一生ご自身の歯でおいしく食事をしていただくために、歯周病の予防はとても重要になります。
歯周病のサインかもしれません。
|
歯周病を予防するには2つのポイントがあります。
それは... 「口の中の歯周病原菌や磨き残しなどの汚れを減らす」 「生活習慣の改善」 です。 |
ご自身の歯磨きだけでお口の中の汚れをすべて取り除くことは困難です。 定期的に歯医者さんで専門的なお掃除を行うことにより、ご自身では取りきれない汚れもしっかりとお掃除できます。 また、お口の中の状態も人それぞれ違います。 その方のお口に合ったケアの仕方もあります。 気になる方は気軽に当医院スタッフまでお尋ねください。
近年、多くの研究から歯周病と生活習慣病に大きな関連があることがわかってきています。 代表的なものに糖尿病があります。ご存知の方もいらっしゃるのではないでしょうか? 糖尿病を含め、他にもいくつか関連のあるものを以下に紹介します。
糖尿病 |
歯周病菌による炎症によって生じた化学物質は歯周ポケットから血管の中に入り込みます。その化学物質が体の中で血糖値を下げるインスリンの働きを弱めてしまいます。そのため糖が代謝されなくなり血糖値が上昇、糖尿病の発症・進行に繋がってしまいます。
心臓血管疾患 |
糖尿病のように血管の中に侵入した歯周病菌が血流に乗り心臓の血管や弁にくっついてしまうことで起こってきます。血管の壁で毒素を作ることで動脈硬化や狭心症などを引き起こします。
誤嚥性肺炎 |
お口のケアが行き届いていないと、どんどん歯周病菌は口の中で繁殖していきます。その繁殖した菌が誤嚥などにより気管から肺に入ってしまうことで起こってきます。 悪化すると命にも関わってきます。
低体重児出産や早産 |
血管の中に侵入した歯周病菌が血中で毒素を作ります。その毒素が血流に乗って子宮に作用し、収縮を早めたり、胎児の成長を妨げたりします。
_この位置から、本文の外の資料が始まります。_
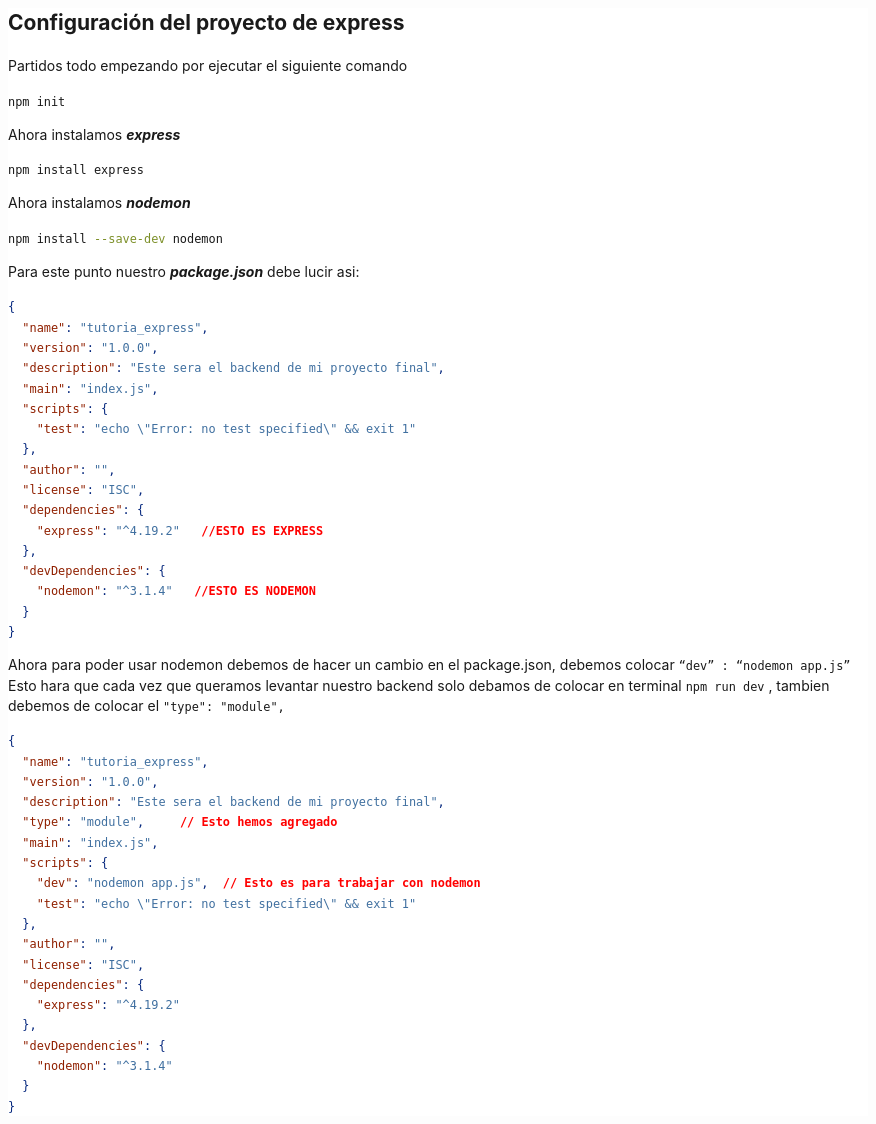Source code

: ## Configuración del proyecto de express

Partidos todo empezando por ejecutar el siguiente comando

```bash
npm init
```

Ahora instalamos  ***express***

```bash
npm install express
```

Ahora instalamos ***nodemon***

```bash
npm install --save-dev nodemon
```

Para este punto nuestro ***package.json*** debe lucir asi:

```json
{
  "name": "tutoria_express",
  "version": "1.0.0",
  "description": "Este sera el backend de mi proyecto final",
  "main": "index.js",
  "scripts": {
    "test": "echo \"Error: no test specified\" && exit 1"
  },
  "author": "",
  "license": "ISC",
  "dependencies": {
    "express": "^4.19.2"   //ESTO ES EXPRESS
  },
  "devDependencies": {
    "nodemon": "^3.1.4"   //ESTO ES NODEMON
  }
}
```

Ahora para poder usar nodemon debemos de hacer un cambio en el package.json, debemos colocar  `“dev” : “nodemon app.js”`  Esto hara que cada vez que queramos levantar nuestro backend solo debamos de colocar en terminal `npm run dev` , tambien debemos de colocar el   `"type": "module",`

```json
{
  "name": "tutoria_express",
  "version": "1.0.0",
  "description": "Este sera el backend de mi proyecto final",
  "type": "module",     // Esto hemos agregado
  "main": "index.js", 
  "scripts": {
    "dev": "nodemon app.js",  // Esto es para trabajar con nodemon
    "test": "echo \"Error: no test specified\" && exit 1"
  },
  "author": "",
  "license": "ISC",
  "dependencies": {
    "express": "^4.19.2"
  },
  "devDependencies": {
    "nodemon": "^3.1.4"
  }
}
```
喫煙が歯周組織(歯や歯ぐき、顎の骨)に及ぼす有害作用についても近年、多くの研究から科学的に証明されています。 ある研究の統計データによると、歯周病にかかる危険は1日10本以上喫煙すると5.4倍に、10年以上吸っていると4.3倍に上昇し、また重症化しやすくなるそうです。
では、なぜ喫煙は歯周病を引き起こすのでしょう?
タバコの煙に含まれる一酸化炭素は組織への酸素供給を妨げます。また、ニコチンには血管を収縮させる作用がありその結果、体は酸欠・栄養不足状態になります。 さらにニコチンには体に入ってきた異物を退治する細胞の働きを抑制する作用があるため、病気に対する抵抗力が落ちたりアレルギーが出やすくなります。 それだけではなくダメージを受けたところを治そうとする細胞の働きまで抑制してしまうので、もちろん治りも悪くなってしまいます。 タールはヤニの原因になります。ヤニが付くことで歯の表面ががざらざらして汚れがたまりやすくなります。またヤニの表面にはニコチンも付着します。汚れが溜まり繁殖した歯周病菌と付着したニコチンからの悪影響を持続的に受けることが歯周病の発症・進行に繋がるのです。